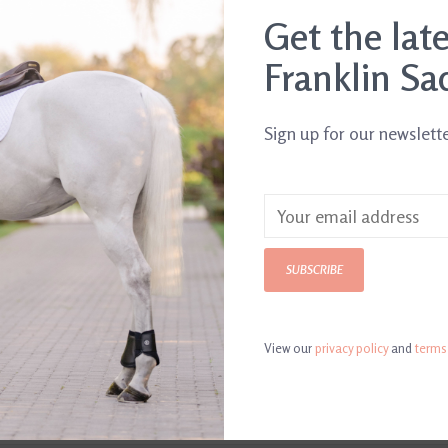
.
Get the lat
Franklin Sa
Sign up for our newslett
SUBSCRIBE
View our
privacy policy
and
terms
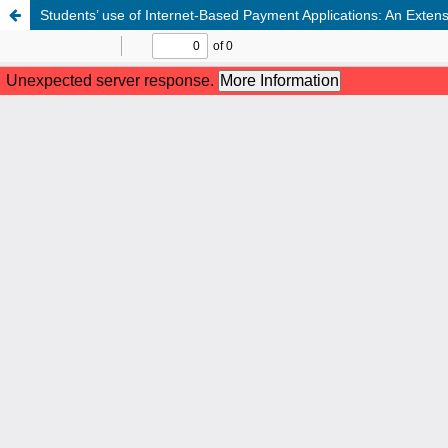
Students’ use of Internet-Based Payment Applications: An Exte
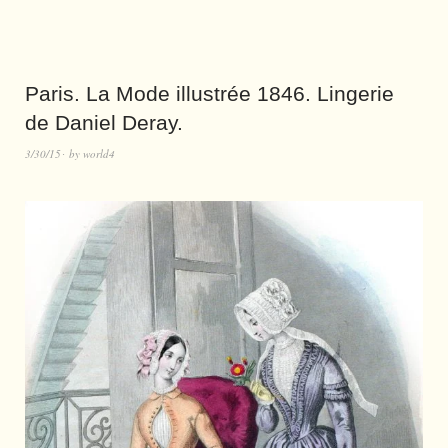
Paris. La Mode illustrée 1846. Lingerie
de Daniel Deray.
3/30/15
by
world4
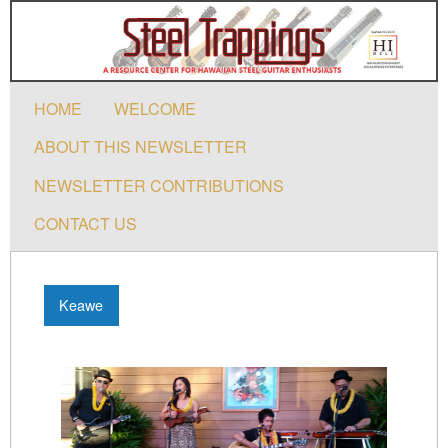
HOME
WELCOME
ABOUT THIS NEWSLETTER
NEWSLETTER CONTRIBUTIONS
CONTACT US
Keawe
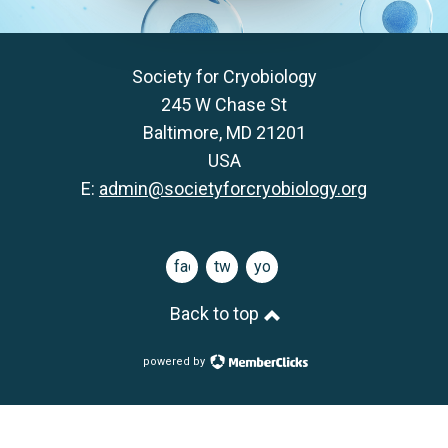
Society for Cryobiology
245 W Chase St
Baltimore, MD 21201
USA
E:
admin@societyforcryobiology.org
facebook
twitter
youtube
Back to top
powered by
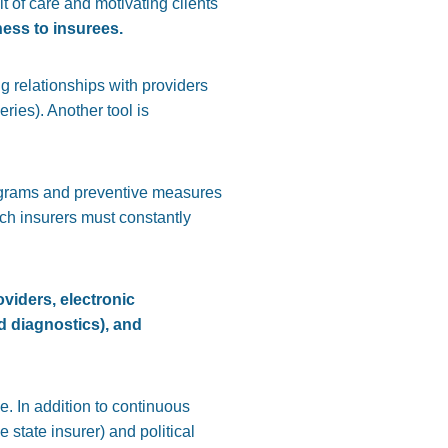
it of care and motivating clients
ness to insurees.
g relationships with providers
ries). Another tool is
grams and preventive measures
ich insurers must constantly
oviders, electronic
ed diagnostics), and
. In addition to continuous
state insurer) and political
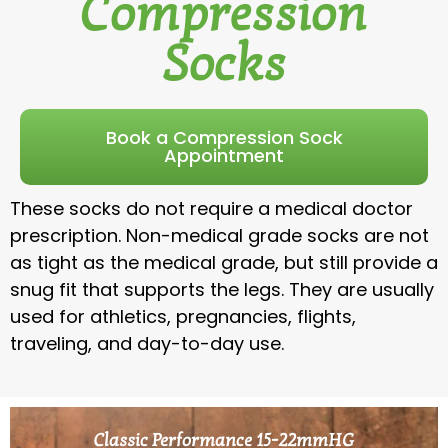
Compression
Socks
Book a Compression Sock
Appointment
These socks do not require a medical doctor
prescription. Non-medical grade socks are not
as tight as the medical grade, but still provide a
snug fit that supports the legs. They are usually
used for athletics, pregnancies, flights,
traveling, and day-to-day use.
Classic Performance 15-22mmHG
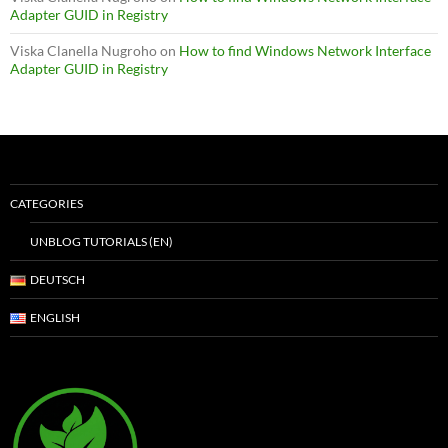
Adapter GUID in Registry
Viska Clanella Nugroho
on
How to find Windows Network Interface
Adapter GUID in Registry
CATEGORIES
UNBLOG TUTORIALS (EN)
DEUTSCH
ENGLISH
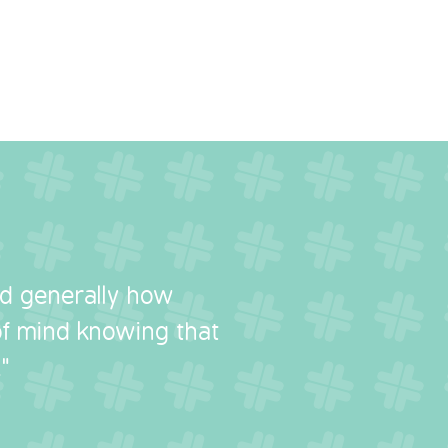
nd generally how
 of mind knowing that
"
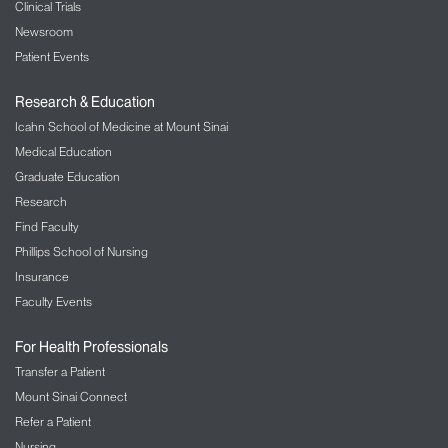
Clinical Trials
Newsroom
Patient Events
Research & Education
Icahn School of Medicine at Mount Sinai
Medical Education
Graduate Education
Research
Find Faculty
Phillips School of Nursing
Insurance
Faculty Events
For Health Professionals
Transfer a Patient
Mount Sinai Connect
Refer a Patient
Nursing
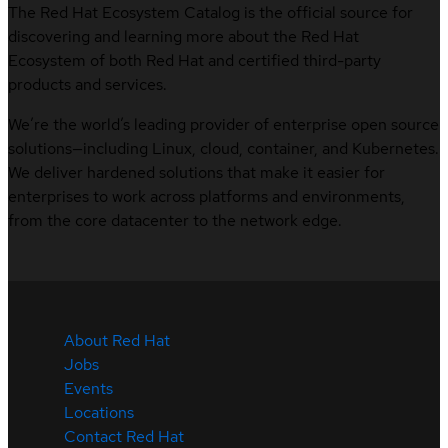
The Red Hat Ecosystem Catalog is the official source for
discovering and learning more about the Red Hat
Ecosystem of both Red Hat and certified third-party
products and services.
We’re the world’s leading provider of enterprise open source
solutions—including Linux, cloud, container, and Kubernetes.
We deliver hardened solutions that make it easier for
enterprises to work across platforms and environments,
from the core datacenter to the network edge.
About Red Hat
Jobs
Events
Locations
Contact Red Hat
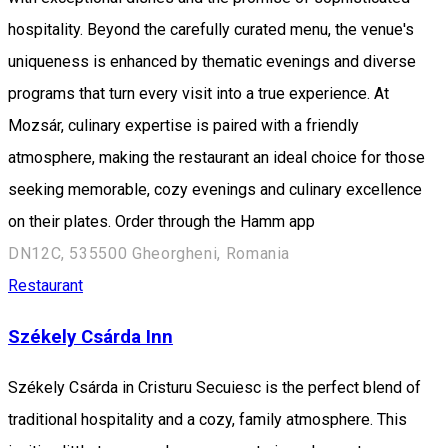
hospitality. Beyond the carefully curated menu, the venue's
uniqueness is enhanced by thematic evenings and diverse
programs that turn every visit into a true experience. At
Mozsár, culinary expertise is paired with a friendly
atmosphere, making the restaurant an ideal choice for those
seeking memorable, cozy evenings and culinary excellence
on their plates. Order through the Hamm app
DN12C, 535500 Gheorgheni, Romania
Restaurant
Székely Csárda Inn
Székely Csárda in Cristuru Secuiesc is the perfect blend of
traditional hospitality and a cozy, family atmosphere. This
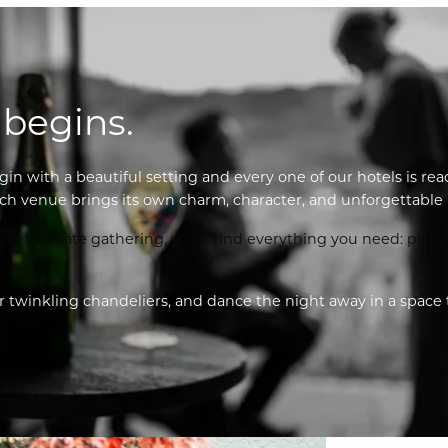
 begins.
gin with a beautiful setting and every one of our hotels is rea
ch venue brings its own charm, character, and unforgettable b
n intimate gathering, you’ll find everything you need: pictur
twinkling chandeliers, and dance the night away in a space that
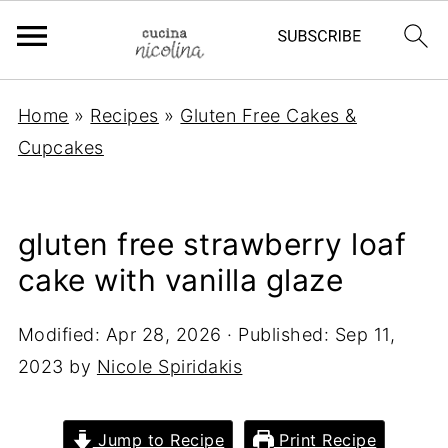
Home
»
Recipes
»
Gluten Free Cakes &
Cupcakes
gluten free strawberry loaf
cake with vanilla glaze
Modified:
Apr 28, 2026
· Published:
Sep 11,
2023
by
Nicole Spiridakis
Jump to Recipe
Print Recipe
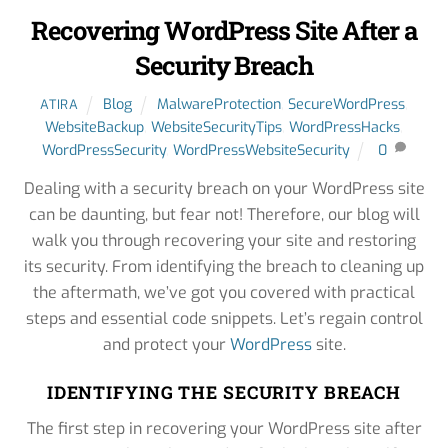
Recovering WordPress Site After a
Security Breach
Blog
MalwareProtection
,
SecureWordPress
,
ATIRA
WebsiteBackup
,
WebsiteSecurityTips
,
WordPressHacks
,
WordPressSecurity
,
WordPressWebsiteSecurity
0
Dealing with a security breach on your WordPress site
can be daunting, but fear not! Therefore, our blog will
walk you through recovering your site and restoring
its security. From identifying the breach to cleaning up
the aftermath, we’ve got you covered with practical
steps and essential code snippets. Let’s regain control
and protect your
WordPress
site.
IDENTIFYING THE SECURITY BREACH
The first step in recovering your WordPress site after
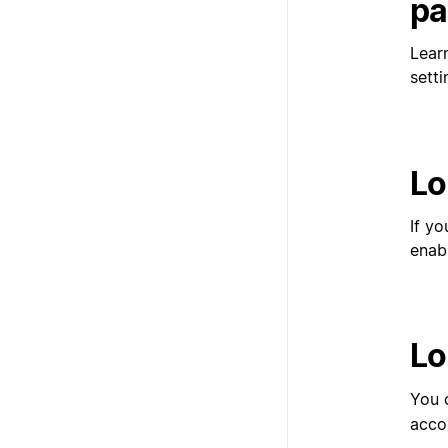
pa
Lear
setti
Lo
If y
enab
Lo
You 
acco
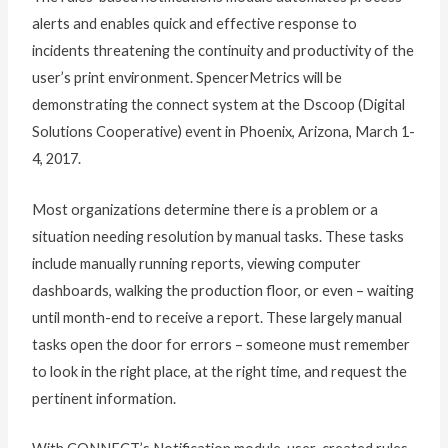
alerts and enables quick and effective response to
incidents threatening the continuity and productivity of the
user’s print environment. SpencerMetrics will be
demonstrating the connect system at the Dscoop (Digital
Solutions Cooperative) event in Phoenix, Arizona, March 1-
4, 2017.
Most organizations determine there is a problem or a
situation needing resolution by manual tasks. These tasks
include manually running reports, viewing computer
dashboards, walking the production floor, or even – waiting
until month-end to receive a report. These largely manual
tasks open the door for errors – someone must remember
to look in the right place, at the right time, and request the
pertinent information.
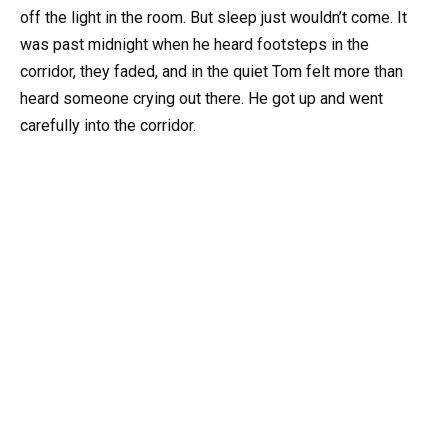
off the light in the room. But sleep just wouldn’t come. It
was past midnight when he heard footsteps in the
corridor, they faded, and in the quiet Tom felt more than
heard someone crying out there. He got up and went
carefully into the corridor.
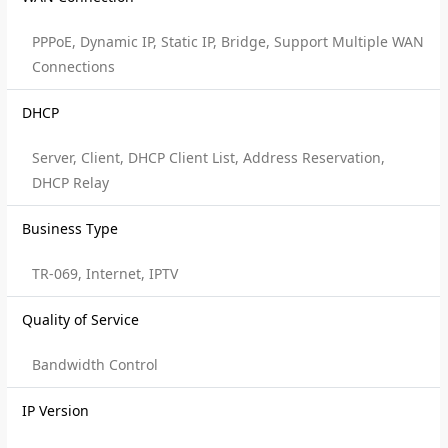
PPPoE, Dynamic IP, Static IP, Bridge, Support Multiple WAN
Connections
DHCP
Server, Client, DHCP Client List, Address Reservation,
DHCP Relay
Business Type
TR-069, Internet, IPTV
Quality of Service
Bandwidth Control
IP Version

→ **Job item**: Starting at the line that contains "off the light" and continuing through the last line of the material, write those lines out again with "hallway" substituted for "corridor" and nothing else changed. Leave the pictures out.

→ **Expected answer**:
off the light in the room. But sleep just wouldn’t come. It
was past midnight when he heard footsteps in the
hallway, they faded, and in the quiet Tom felt more than
heard someone crying out there. He got up and went
carefully into the hallway.
PPPoE, Dynamic IP, Static IP, Bridge, Support Multiple WAN
Connections
DHCP
Server, Client, DHCP Client List, Address Reservation,
DHCP Relay
Business Type
TR-069, Internet, IPTV
Quality of Service
Bandwidth Control
IP Version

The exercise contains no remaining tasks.